Não devemos!
09-02-2015 - 18:09
 • José Luís Ramos Pinheiro

Nos próximos meses, a Europa será palco de intensas disputas eleitorais. Sem prudência, nem discernimento, os europeus poderão entregar o poder a dirigentes cujas propostas se resumem a aproveitar com demagogia o sofrimento dos mais pobres.

Afinal, a crise económica nasceu sozinha; veio ao mundo por sua iniciativa e pelos seus próprios meios; nasceu de geração espontânea. A conclusão é inequívoca já que ninguém levanta um dedo para se dizer responsável por ela, mesmo em regime de condomínio, isto é, de partilha de responsabilidades.

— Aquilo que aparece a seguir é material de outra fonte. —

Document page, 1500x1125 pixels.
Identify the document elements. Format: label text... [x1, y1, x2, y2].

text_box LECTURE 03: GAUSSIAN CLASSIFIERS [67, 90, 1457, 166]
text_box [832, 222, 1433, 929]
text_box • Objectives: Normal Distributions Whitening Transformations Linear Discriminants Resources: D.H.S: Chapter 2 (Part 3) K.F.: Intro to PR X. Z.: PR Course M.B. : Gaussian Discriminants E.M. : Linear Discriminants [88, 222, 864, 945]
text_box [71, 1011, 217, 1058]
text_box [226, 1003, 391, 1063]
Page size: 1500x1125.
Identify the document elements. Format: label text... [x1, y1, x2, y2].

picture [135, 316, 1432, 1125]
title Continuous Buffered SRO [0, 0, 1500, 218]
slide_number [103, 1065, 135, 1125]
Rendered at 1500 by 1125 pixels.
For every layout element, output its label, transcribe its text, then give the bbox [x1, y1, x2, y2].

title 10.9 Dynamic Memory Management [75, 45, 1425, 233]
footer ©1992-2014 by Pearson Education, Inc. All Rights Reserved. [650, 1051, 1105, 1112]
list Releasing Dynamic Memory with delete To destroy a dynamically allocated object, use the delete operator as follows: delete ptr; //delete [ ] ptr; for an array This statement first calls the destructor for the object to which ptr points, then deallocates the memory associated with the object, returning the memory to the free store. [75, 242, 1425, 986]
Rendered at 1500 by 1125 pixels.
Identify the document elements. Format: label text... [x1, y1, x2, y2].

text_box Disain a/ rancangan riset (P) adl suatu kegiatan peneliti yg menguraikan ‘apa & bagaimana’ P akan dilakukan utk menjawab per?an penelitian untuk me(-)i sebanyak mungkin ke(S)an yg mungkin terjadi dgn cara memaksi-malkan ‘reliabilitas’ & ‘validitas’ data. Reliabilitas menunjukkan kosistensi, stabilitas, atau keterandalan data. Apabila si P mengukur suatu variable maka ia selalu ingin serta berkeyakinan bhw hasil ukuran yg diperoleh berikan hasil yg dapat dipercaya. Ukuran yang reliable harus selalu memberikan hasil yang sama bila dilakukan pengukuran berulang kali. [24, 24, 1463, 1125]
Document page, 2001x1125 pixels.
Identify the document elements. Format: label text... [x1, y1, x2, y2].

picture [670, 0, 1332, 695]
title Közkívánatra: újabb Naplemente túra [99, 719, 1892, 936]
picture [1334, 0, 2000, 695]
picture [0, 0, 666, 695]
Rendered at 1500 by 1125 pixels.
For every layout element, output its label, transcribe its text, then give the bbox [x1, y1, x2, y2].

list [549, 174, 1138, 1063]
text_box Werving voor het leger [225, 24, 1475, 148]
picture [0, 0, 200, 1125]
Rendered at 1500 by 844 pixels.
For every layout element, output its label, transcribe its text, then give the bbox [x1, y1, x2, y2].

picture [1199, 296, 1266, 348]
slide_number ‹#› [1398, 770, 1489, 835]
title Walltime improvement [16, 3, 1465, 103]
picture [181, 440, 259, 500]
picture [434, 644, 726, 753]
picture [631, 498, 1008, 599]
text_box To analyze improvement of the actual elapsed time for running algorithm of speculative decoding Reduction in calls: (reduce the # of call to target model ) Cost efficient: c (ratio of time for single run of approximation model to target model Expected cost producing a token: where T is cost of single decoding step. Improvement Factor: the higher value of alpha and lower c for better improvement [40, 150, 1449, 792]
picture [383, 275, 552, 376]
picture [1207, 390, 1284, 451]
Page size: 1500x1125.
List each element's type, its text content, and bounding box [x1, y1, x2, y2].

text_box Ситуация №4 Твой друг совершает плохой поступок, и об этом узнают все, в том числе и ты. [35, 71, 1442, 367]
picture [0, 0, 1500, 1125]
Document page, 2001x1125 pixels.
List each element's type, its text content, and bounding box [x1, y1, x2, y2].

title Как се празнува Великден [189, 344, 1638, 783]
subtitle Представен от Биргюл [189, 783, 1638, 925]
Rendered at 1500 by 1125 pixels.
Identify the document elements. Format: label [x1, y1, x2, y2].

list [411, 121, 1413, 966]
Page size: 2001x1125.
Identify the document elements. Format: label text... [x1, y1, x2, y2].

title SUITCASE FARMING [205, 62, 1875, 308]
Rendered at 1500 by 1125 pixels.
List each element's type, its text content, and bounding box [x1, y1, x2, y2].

Quem esteve no poder – mais recentemente ou menos recentemente - assobia para o ar. Mas, na verdade, muitos dos que falam agora em renegociar a dívida contribuíram decisivamente para o seu aumento; e muitos dos que defendem a austeridade como caminho certo para a recuperação não podem também apagar a sua preciosa colaboração.

Mas, para ser inteiramente justo, os que estavam na oposição também ajudaram, porque invariavelmente pediam ao Estado ainda mais despesa, ainda mais recursos, o que teria significado ainda mais dívida, caso os diferentes governos lhes tivessem dado ouvidos em todas as ocasiões.

Acresce – ainda que não seja popular escrevê-lo – a responsabilidade de muitos cidadãos: todos aqueles cujas prioridades de consumo significaram também um considerável empurrão na bola de neve da dívida.

Finalmente, os mercados financeiros. Já se sabe que os ditos cujos não são flor que se cheire, sobretudo quando detectam, a léguas, vestígios da desgraça alheia.

Por cá, na Grécia ou em todos os países enredados na teia da dívida vale o princípio do anonimato da culpa. Neste estado de coisas, Portugal não está sozinho, mas muito mal acompanhado.

Talvez por ser responsabilidade de muitos, embora em doses variáveis, parece ter-se convencionado que afinal também a culpa pela dívida convém que morra solteira.

Estando assim esclarecida a responsabilidade pela dívida ou melhor, consensualizada a irresponsabilidade, como princípio genérico de avaliação da responsabilidade pela crise, está aberto o caminho à proposta de soluções de igual calibre, para os amanhãs que alguns já cantam.

Em matéria de maus exemplos, a Grécia volta a sair na frente. O Syriza, que depois de eleito continua a vender demagogia dentro de portas e algum sentido de Estado fora delas, coligou-se de rompante, apenas e só, com a extrema-direita. Se isto é esperança, não sei o que seja desespero.

Quando a França e outros países europeus se vêem acossados pelo triste ressurgimento da extrema-direita, eis que os autoproclamados portadores da esperança grega aproveitam o balanço para dar de bandeja aos movimentos de direita radical, acesso ao governo de Atenas.
 
Aqui ao lado, em Espanha, o Podemos de Pablo Iglesias lidera sondagens, enquanto o seu líder debita promessas, ao jeito bacoco de uma “popstar” da esquerda caviar. Espreme-se o discurso do Podemos e percebe-se o vazio do irrealizável, mas em sintonia com o universo de regimes como o da Venezuela que tem sabido acrescentar sofrimento e pobreza em toda a sociedade venezuelana.

O maior erro da Europa, nos últimos anos, é o de não ter sabido integrar nas soluções da crise a ponderação social, gerando uma massa de pessoas descontentes, parte das quais à beira do desespero. E o desespero é sempre mau conselheiro, designadamente eleitoral.

Movidos pelo desespero e pelas humilhações da I Guerra Mundial, os eleitores alemães foram às urnas e entregaram o poder a Hitler. A Alemanha em particular, e a Europa em geral, não deviam ignorar a história, assumindo com humildade as lições de um passado ainda bem próximo. E o passado ensinou-nos que o desespero eleitoral, democraticamente afirmado, pode ter consequências devastadoras.

A solução não passa por novas ditaduras, mais ou menos encapotadas, mas por aprofundar a democracia, recheando-a de valores e princípios, cuja pureza a Europa foi esquecendo, inebriada pelo sucesso do materialismo capitalista - efémero vencedor do combate contra o materialismo marxista-leninista, de triste memória.

Nos próximos meses, a Europa será palco de intensas disputas eleitorais. Sem prudência, nem discernimento, os europeus poderão entregar o poder a dirigentes cujas propostas se resumem a aproveitar com demagogia o sofrimento dos mais pobres. Se tal acontecesse, estaríamos a converter o desespero em males ainda maiores. Não podemos. É a minha esperança.